In this presentation, I will give a general overview to formal methods, the history of formal methods, and how formal methods are applied in various fields of engineering and industry. Afterwards, I will present a formally verified implementation of Symbolic Taylor Error Expressions in a specification language, automated theorem prover, and typechecker called Prototype Verification System (PVS). I will also go over how these error expressions can be used in PRECiSA, a prototype static analysis tool that can compute verified round-off error bounds for floating-point programs. Time permitting, I will introduce other theorems, properties, and structures which I have proven in PVS for inclusion in the NASA PVS Library.

11/18, 12 pm ~ 1 pm - Anna

    • Title: Computations of the involutive concordance invariants of (1,1)-knots

    • Abstract: Heegaard Floer knot homology is an invariant of knots introduced by P. Ozsvath and Z. Szabo in the early 2000's which associates to a knot K a chain complex called CFK^\infty(K), and improves on classical invariants of the knot. Involutive Heegaard Floer homology is a variant theory introduced in 2015 by K. Hendricks and C. Manolescu, which additionally considers a chain map on CFK^\infty(K) called \iota_K, and extracts from this data two new numerical invariants of knot concordance. These new invariants are interesting, because, unlike other concordance invariants from Heegaard Floer homology, they do not necessarily vanish on knots of finite order in the group of concordance classes of knots. The map \iota_K is in general difficult to compute, and computations have been carried out for relatively few knots. We discuss computations of iota_K for 10 and 11-crossing knots satisfying a certain simplicity condition, called the (1,1)-knots. Our methods are principally focused in homological algebra.
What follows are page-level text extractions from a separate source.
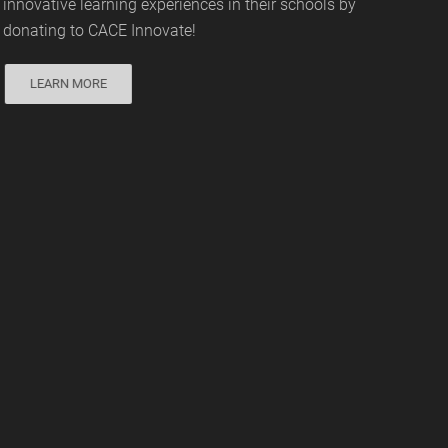
innovative learning experiences in their schools by
donating to CACE Innovate!
LEARN MORE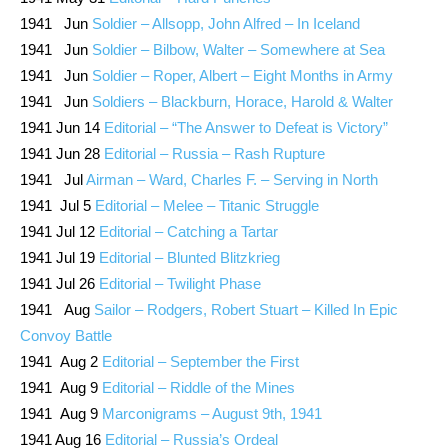
1941 Jun
Soldier – Allsopp, John Alfred – In Iceland
1941 Jun
Soldier – Bilbow, Walter – Somewhere at Sea
1941 Jun
Soldier – Roper, Albert – Eight Months in Army
1941 Jun
Soldiers – Blackburn, Horace, Harold & Walter
1941 Jun 14
Editorial – “The Answer to Defeat is Victory”
1941 Jun 28
Editorial – Russia – Rash Rupture
1941 Jul
Airman – Ward, Charles F. – Serving in North
1941 Jul 5
Editorial – Melee – Titanic Struggle
1941 Jul 12
Editorial – Catching a Tartar
1941 Jul 19
Editorial – Blunted Blitzkrieg
1941 Jul 26
Editorial – Twilight Phase
1941 Aug
Sailor – Rodgers, Robert Stuart – Killed In Epic
Convoy Battle
1941 Aug 2
Editorial – September the First
1941 Aug 9
Editorial – Riddle of the Mines
1941 Aug 9
Marconigrams – August 9th, 1941
1941 Aug 16
Editorial – Russia’s Ordeal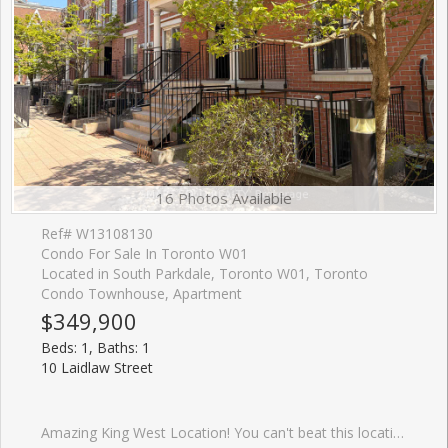
16 Photos Available
Ref# W13108130
Condo For Sale In Toronto W01
Located in South Parkdale, Toronto W01, Toronto
Condo Townhouse, Apartment
$349,900
Beds: 1, Baths: 1
10 Laidlaw Street
Amazing King West Location! You can't beat this location....close to so many amenities! Shopping, Restaurants, Transit, Sporting games, Concerts, Trails, Parks, Dog Parks and the Waterfront! This beautilful 1-bedroom+den townhome in the heart of South Parkdale Offering a bright, open concept layout, a spacious kitchen footprint , and a private terrace, this home is ready for your personal touch. The Den has door can be for many uses like a home office.The open-concept layout with a sleek kitchen featuring quartz countertops, and modern cabinetry, ideal for everyday living or entertaining. The bright living area opens to a private patio, perfect for morning coffee or hosting friends. Enjoy an unbeatable location just steps to TTC, Queen West, Liberty Village, BMO Field, Exhibition Place, and an incredible selection of dining, shopping, and nightlife. Ideal for first-time buyers, renovators, or investors looking to break into the King West. Book a visit and you will love this lovely home.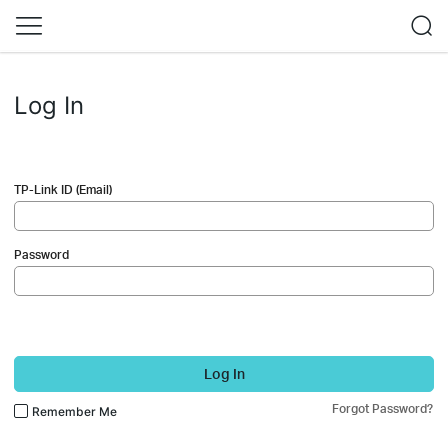
Log In
TP-Link ID (Email)
Password
Log In
Forgot Password?
Remember Me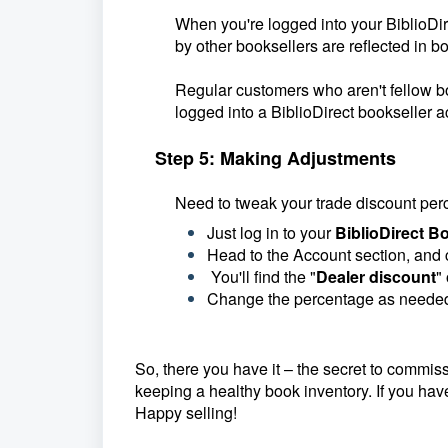
When you're logged into your BiblioDire
by other booksellers are reflected in b
Regular customers who aren't fellow bo
logged into a BiblioDirect bookseller a
Step 5: Making Adjustments
Need to tweak your trade discount pe
Just log in to your
BiblioDirect Bo
Head to the Account section, and 
You'll find the "
Dealer discount
"
Change the percentage as needed
So, there you have it – the secret to commiss
keeping a healthy book inventory. If you hav
Happy selling!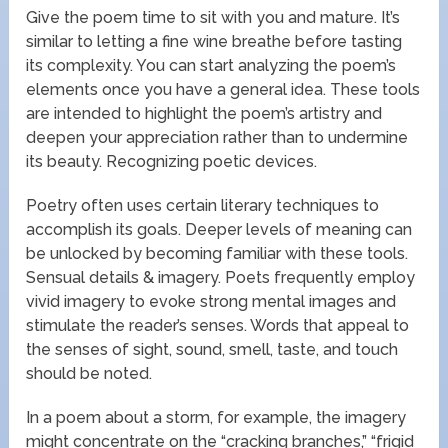
Give the poem time to sit with you and mature. It’s
similar to letting a fine wine breathe before tasting
its complexity. You can start analyzing the poem’s
elements once you have a general idea. These tools
are intended to highlight the poem’s artistry and
deepen your appreciation rather than to undermine
its beauty. Recognizing poetic devices.
Poetry often uses certain literary techniques to
accomplish its goals. Deeper levels of meaning can
be unlocked by becoming familiar with these tools.
Sensual details & imagery. Poets frequently employ
vivid imagery to evoke strong mental images and
stimulate the reader’s senses. Words that appeal to
the senses of sight, sound, smell, taste, and touch
should be noted.
In a poem about a storm, for example, the imagery
might concentrate on the “cracking branches,” “frigid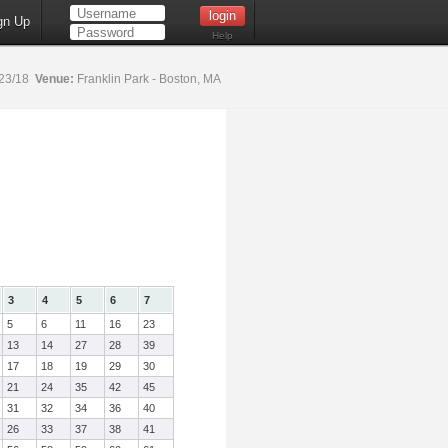
gn Up
Help
23/18
Venue:
Franklin Park - Boston, MA
3
4
5
6
7
5
6
11
16
23
13
14
27
28
39
17
18
19
29
30
21
24
35
42
45
31
32
34
36
40
26
33
37
38
41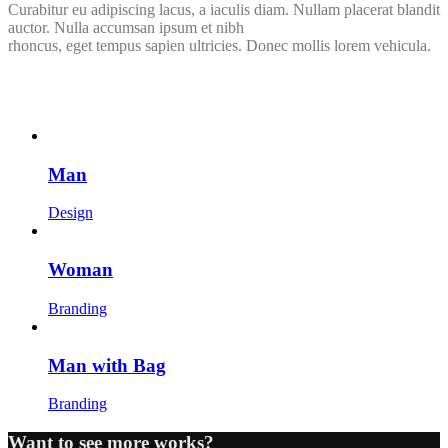
Curabitur eu adipiscing lacus, a iaculis diam. Nullam placerat blandit
auctor. Nulla accumsan ipsum et nibh
rhoncus, eget tempus sapien ultricies. Donec mollis lorem vehicula.
Man
Design
Woman
Branding
Man with Bag
Branding
Want to see more works?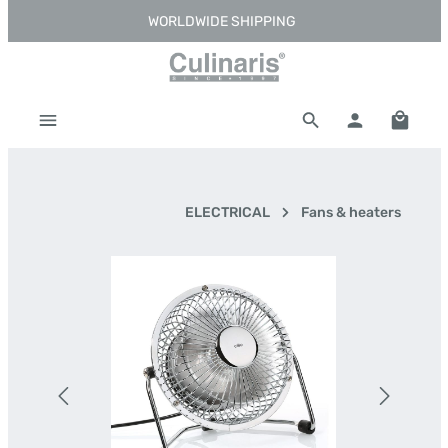
WORLDWIDE SHIPPING
Skip to main content
Shoppi
ELECTRICAL
Fans & heaters
Skip image gallery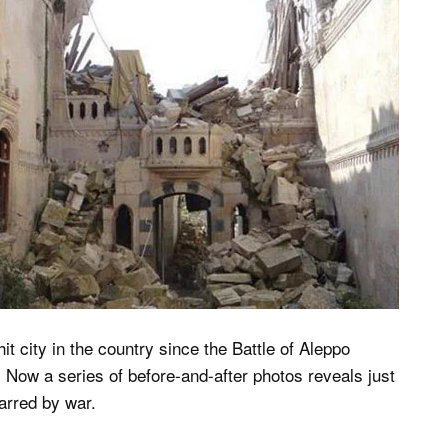
it city in the country since the Battle of Aleppo
. Now a series of before-and-after photos reveals just
arred by war.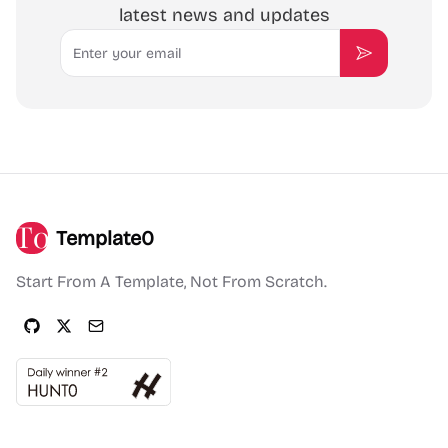
latest news and updates
Email
Subscribe
Template0
Start From A Template, Not From Scratch.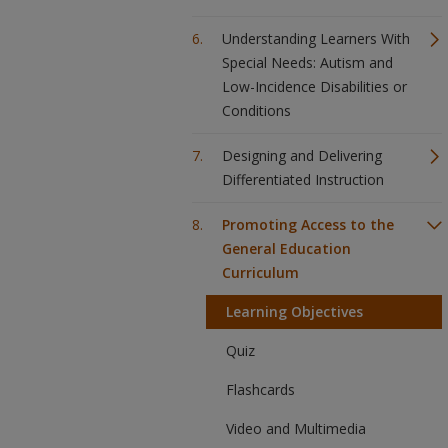
Understanding Learners With
Special Needs: Autism and
Low-Incidence Disabilities or
Conditions
Designing and Delivering
Differentiated Instruction
Promoting Access to the
General Education
Curriculum
Learning Objectives
Quiz
Flashcards
Video and Multimedia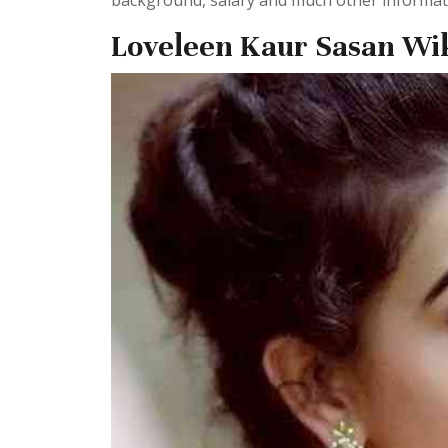
background, salary and much other informatio
Loveleen Kaur Sasan Wi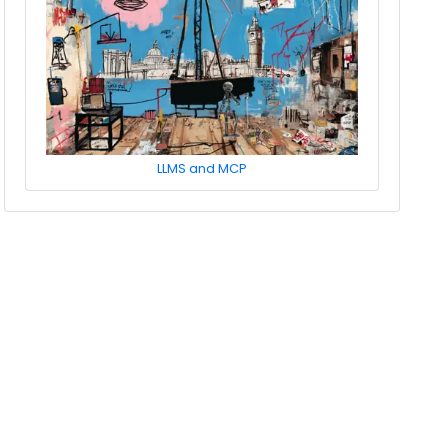
LLMS and MCP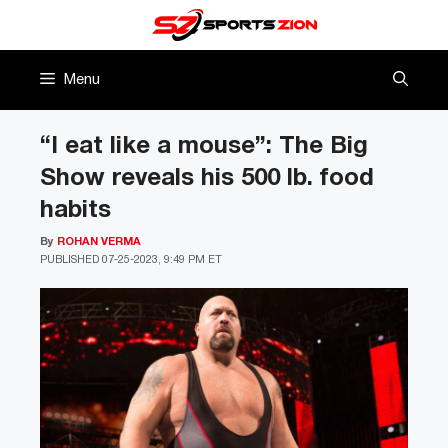
Skip
to
content
Menu
“I eat like a mouse”: The Big
Show reveals his 500 lb. food
habits
By
ROHAN VERMA
PUBLISHED
07-25-2023, 9:49 PM ET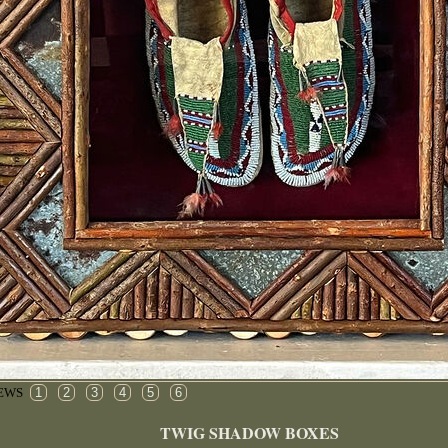
1
2
3
4
5
6
IEWS
TWIG SHADOW BOXES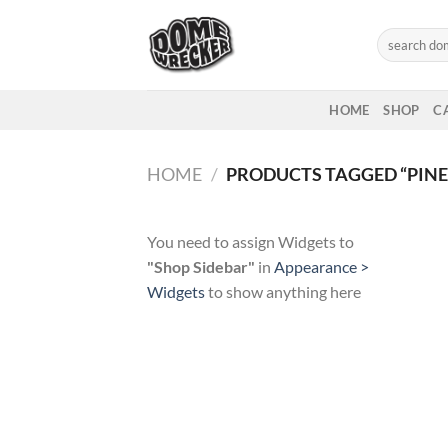
Skip
to
Search
for:
content
HOME
SHOP
C
HOME
/
PRODUCTS TAGGED “PINE
You need to assign Widgets to
"Shop Sidebar"
in
Appearance >
Widgets
to show anything here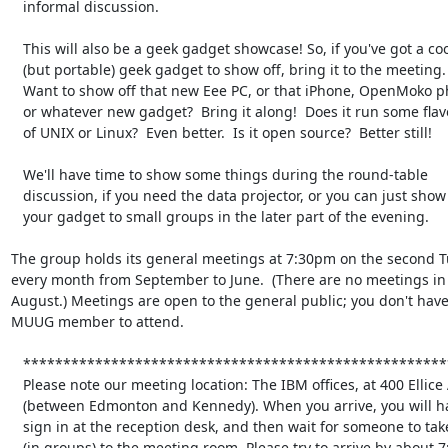
   informal discussion.

   This will also be a geek gadget showcase! So, if you've got a cool

   (but portable) geek gadget to show off, bring it to the meeting.

   Want to show off that new Eee PC, or that iPhone, OpenMoko phone,

   or whatever new gadget?  Bring it along!  Does it run some flavour

   of UNIX or Linux?  Even better.  Is it open source?  Better still!

   We'll have time to show some things during the round-table

   discussion, if you need the data projector, or you can just show

   your gadget to small groups in the later part of the evening.

The group holds its general meetings at 7:30pm on the second Tu
every month from September to June.  (There are no meetings in 
August.) Meetings are open to the general public; you don't have 
MUUG member to attend.

   **********************************************************************

   Please note our meeting location: The IBM offices, at 400 Ellice Ave.

   (between Edmonton and Kennedy). When you arrive, you will have to

   sign in at the reception desk, and then wait for someone to take you

   (in groups) to the meeting room. Please try to arrive by about 7:15pm,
12/2, 12 pm ~ 1 pm - Haoyu

    • Title: Consensus on Dynamic Stochastic Block Models

    • Abstract: We introduce two models of consensus following a majority rule on time-evolving stochastic block models (SBM), in which the network evolution is Markovian or non-Markovian. Under the majority rule, in each round, each agent simultaneously updates his/her opinion according to the majority of his/her neighbors. Our network has a community structure and randomly evolves with time. In contrast to the classic setting, the dynamics is not purely deterministic, and reflects the structure of SBM by resampling the connections at each step, making agents with the same opinion more likely to connect than those with different opinions. In the Markovian model, connections between agents are resampled at each step according to the SBM law and each agent updates his/her opinion via the majority rule. In the non-Markovian model, a connection between two agents is resampled according to the SBM law only when some of the two changes opinion and is otherwise kept the same. We study the phase transition between the fast convergence to the consensus and a halt of the dynamics. Moreover, we establish thresholds of the initial lead for various convergence speeds. This is based on joint work with J. Wei and Z. Zhang.

12/9 - Linh

    • Title: Recent progresses in the unanimity problem in Majority Dynamics on random graphs

    • Abstract: Majority Dynamics is a process on a graph, where each vertex starts out with a Red or Blue color, then on each day changes its color to the majority color among its neighbors the previous day. If at some point one color covers every vertex, that color is said to win and such state is called unanimity. Research on unanimity has traditionally focused on the model where initial colors are independently chosen with 1/2 chance, and the graph is generated on them from the G(n, p) model. In this talk, we discuss how recent studies by many authors point out that, fixing the initial colors instead can help answer some of the questions in the traditional model, and pose new interesting conjectures.